DATA TO PROCESS:
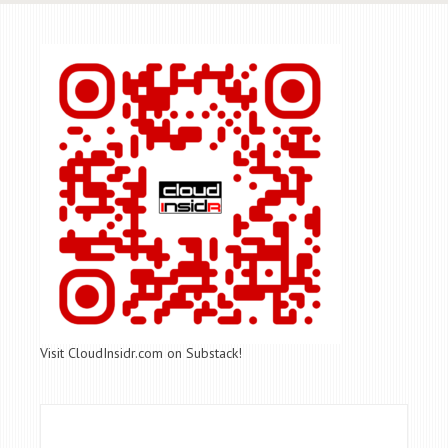
Visit CloudInsidr.com on Substack!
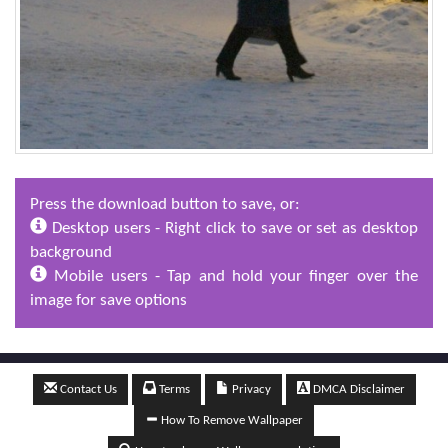
Press the download button to save, or:
Desktop users - Right click to save or set as desktop
background
Mobile users - Tap and hold your finger over the
image for save options
Contact Us
Terms
Privacy
DMCA Disclaimer
How To Remove Wallpaper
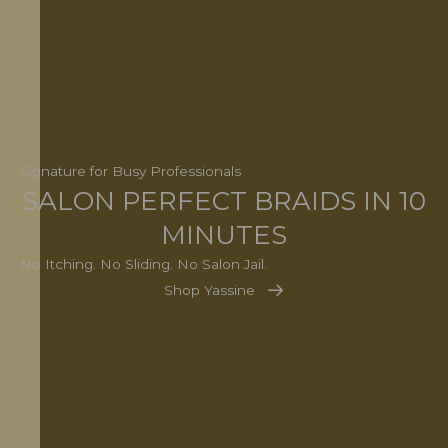
Signature for Busy Professionals
SALON PERFECT BRAIDS IN 10
MINUTES
No Itching. No Sliding. No Salon Jail.
Shop Yassine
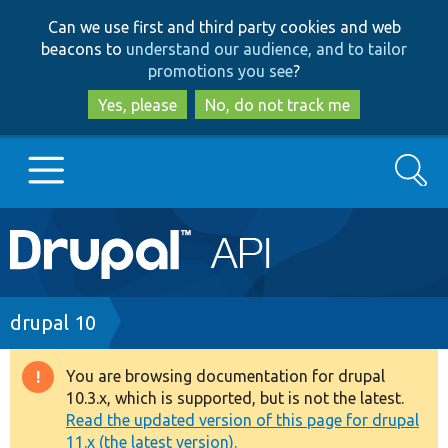
Skip
Skip
Can we use first and third party cookies and web
to
to
beacons to
understand our audience, and to tailor
main
search
promotions you see
?
content
Yes, please
No, do not track me
Search
Main
Go to Drupal.org
navigation
Drupal 7
Breadcrumb
drupal 10
Drupal 8+
You are browsing documentation for drupal
Warning
10.3.x, which is supported, but is not the latest.
message
Read the updated version of this page for drupal
Other projects
11.x (the latest version).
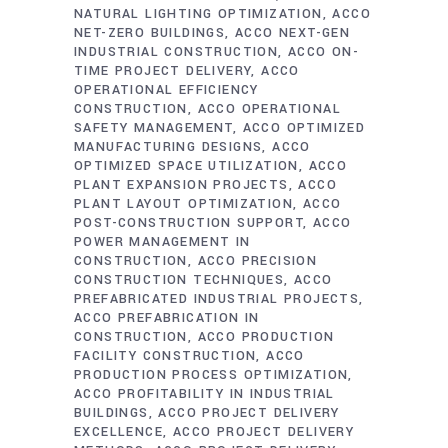
NATURAL LIGHTING OPTIMIZATION
ACCO
NET-ZERO BUILDINGS
ACCO NEXT-GEN
INDUSTRIAL CONSTRUCTION
ACCO ON-
TIME PROJECT DELIVERY
ACCO
OPERATIONAL EFFICIENCY
CONSTRUCTION
ACCO OPERATIONAL
SAFETY MANAGEMENT
ACCO OPTIMIZED
MANUFACTURING DESIGNS
ACCO
OPTIMIZED SPACE UTILIZATION
ACCO
PLANT EXPANSION PROJECTS
ACCO
PLANT LAYOUT OPTIMIZATION
ACCO
POST-CONSTRUCTION SUPPORT
ACCO
POWER MANAGEMENT IN
CONSTRUCTION
ACCO PRECISION
CONSTRUCTION TECHNIQUES
ACCO
PREFABRICATED INDUSTRIAL PROJECTS
ACCO PREFABRICATION IN
CONSTRUCTION
ACCO PRODUCTION
FACILITY CONSTRUCTION
ACCO
PRODUCTION PROCESS OPTIMIZATION
ACCO PROFITABILITY IN INDUSTRIAL
BUILDINGS
ACCO PROJECT DELIVERY
EXCELLENCE
ACCO PROJECT DELIVERY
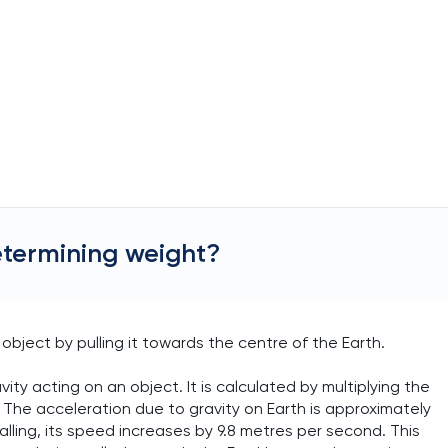
etermining weight?
object by pulling it towards the centre of the Earth.
vity acting on an object. It is calculated by multiplying the
 The acceleration due to gravity on Earth is approximately
alling, its speed increases by 9.8 metres per second. This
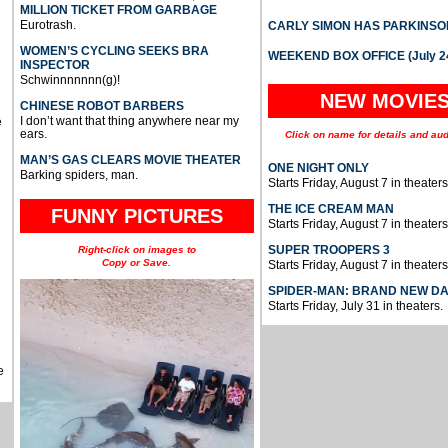
MILLION TICKET FROM GARBAGE
Eurotrash.
CARLY SIMON HAS PARKINSO
WOMEN’S CYCLING SEEKS BRA
WEEKEND BOX OFFICE (July 2
INSPECTOR
Schwinnnnnnn(g)!
NEW MOVIE
CHINESE ROBOT BARBERS
I don’t want that thing anywhere near my
e
ears.
Click on name for details and aud
MAN’S GAS CLEARS MOVIE THEATER
ONE NIGHT ONLY
Barking spiders, man.
Starts Friday, August 7 in theaters
THE ICE CREAM MAN
FUNNY PICTURES
Starts Friday, August 7 in theaters
SUPER TROOPERS 3
Right-click on images to
Copy or Save.
Starts Friday, August 7 in theaters
SPIDER-MAN: BRAND NEW D
Starts Friday, July 31 in theaters.
e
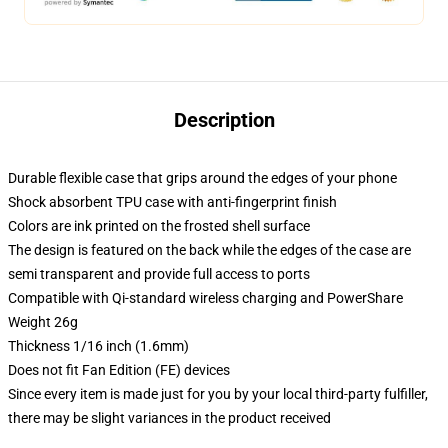
Description
Durable flexible case that grips around the edges of your phone
Shock absorbent TPU case with anti-fingerprint finish
Colors are ink printed on the frosted shell surface
The design is featured on the back while the edges of the case are
semi transparent and provide full access to ports
Compatible with Qi-standard wireless charging and PowerShare
Weight 26g
Thickness 1/16 inch (1.6mm)
Does not fit Fan Edition (FE) devices
Since every item is made just for you by your local third-party fulfiller,
there may be slight variances in the product received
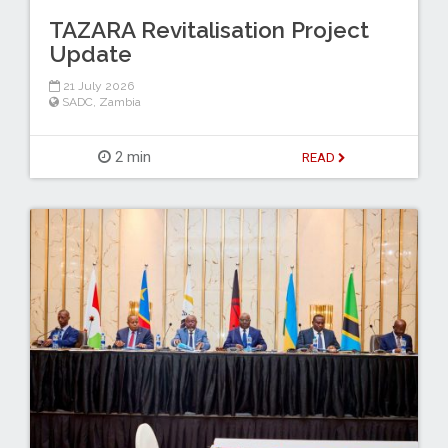
TAZARA Revitalisation Project
Update
21 July 2026
SADC
,
Zambia
2 min
READ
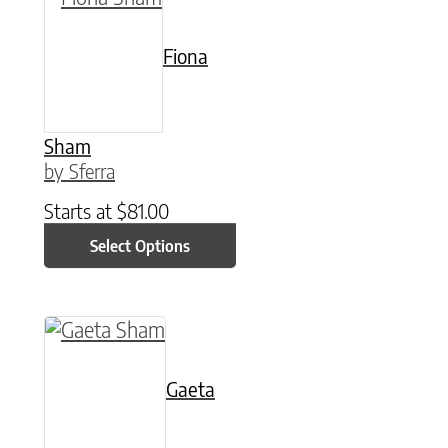
Fiona
Sham
by Sferra
Starts at
$
81.00
Select Options
This product has multiple variants. The option
Gaeta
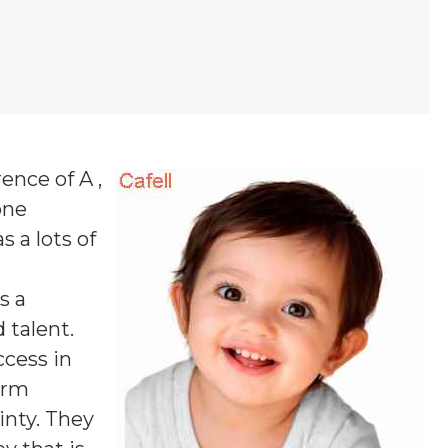
ence of A ,
one
s a lots of
s a
 talent.
ccess in
firm
inty. They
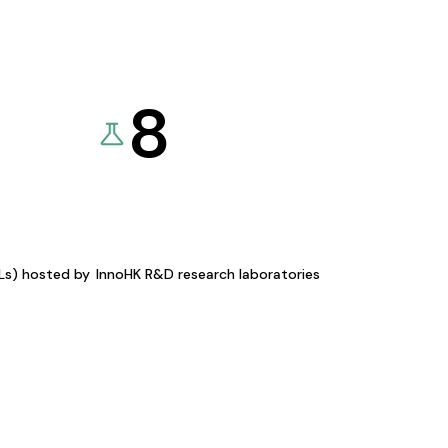
8
KLs) hosted by
InnoHK R&D research laboratories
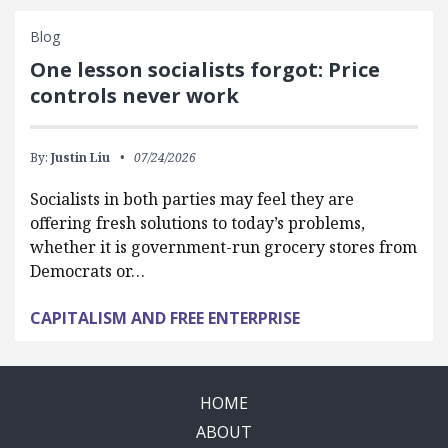
Blog
One lesson socialists forgot: Price
controls never work
By:
Justin Liu
07/24/2026
Socialists in both parties may feel they are
offering fresh solutions to today’s problems,
whether it is government-run grocery stores from
Democrats or…
CAPITALISM AND FREE ENTERPRISE
HOME
ABOUT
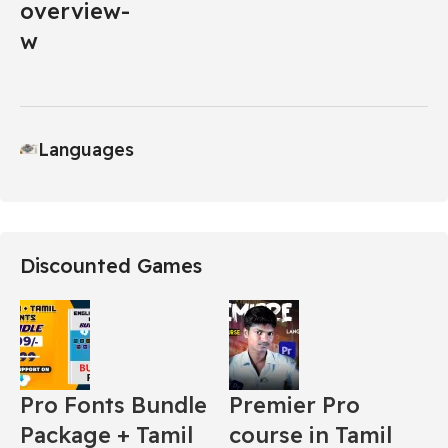
Languages
Discounted Games
Pro Fonts Bundle
Premier Pro
Package + Tamil
course in Tamil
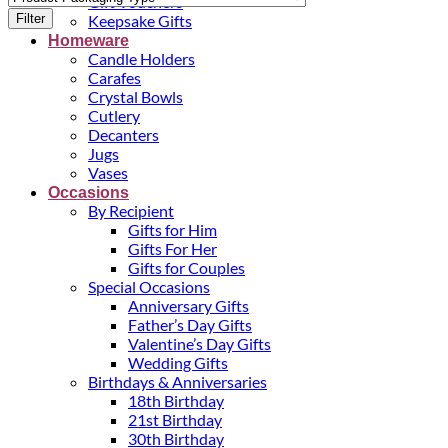
Gift Vouchers
Filter
Keepsake Gifts
Homeware
Candle Holders
Carafes
Crystal Bowls
Cutlery
Decanters
Jugs
Vases
Occasions
By Recipient
Gifts for Him
Gifts For Her
Gifts for Couples
Special Occasions
Anniversary Gifts
Father’s Day Gifts
Valentine’s Day Gifts
Wedding Gifts
Birthdays & Anniversaries
18th Birthday
21st Birthday
30th Birthday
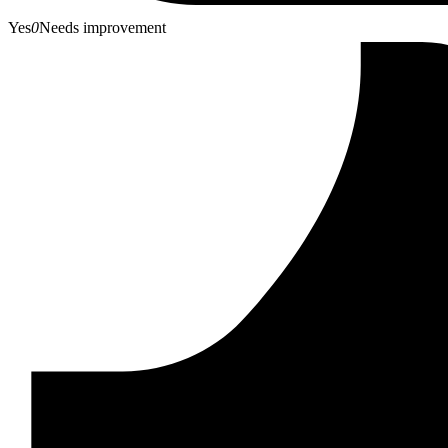
Yes
0
Needs improvement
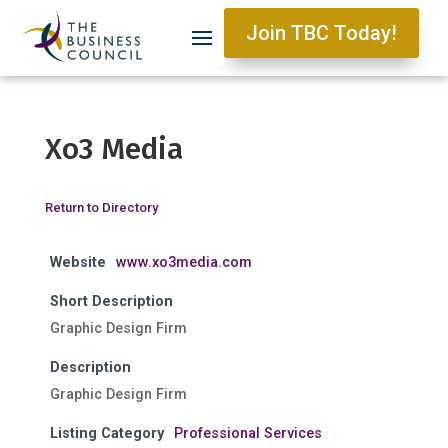
Join TBC Today!
Xo3 Media
Return to Directory
Website
www.xo3media.com
Short Description
Graphic Design Firm
Description
Graphic Design Firm
Listing Category
Professional Services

WHAT TO PRODUCE: Copy nothing but the lines above from the one with "Discounted Games" to the one with "Gifts For Her", inclusive, word for word. Leave every picture out.

RESPONSE TO THIS TASK:
Discounted Games
Pro Fonts Bundle
Premier Pro
Package + Tamil
course in Tamil
Gift Vouchers
Filter
Keepsake Gifts
Homeware
Candle Holders
Carafes
Crystal Bowls
Cutlery
Decanters
Jugs
Vases
Occasions
By Recipient
Gifts for Him
Gifts For Her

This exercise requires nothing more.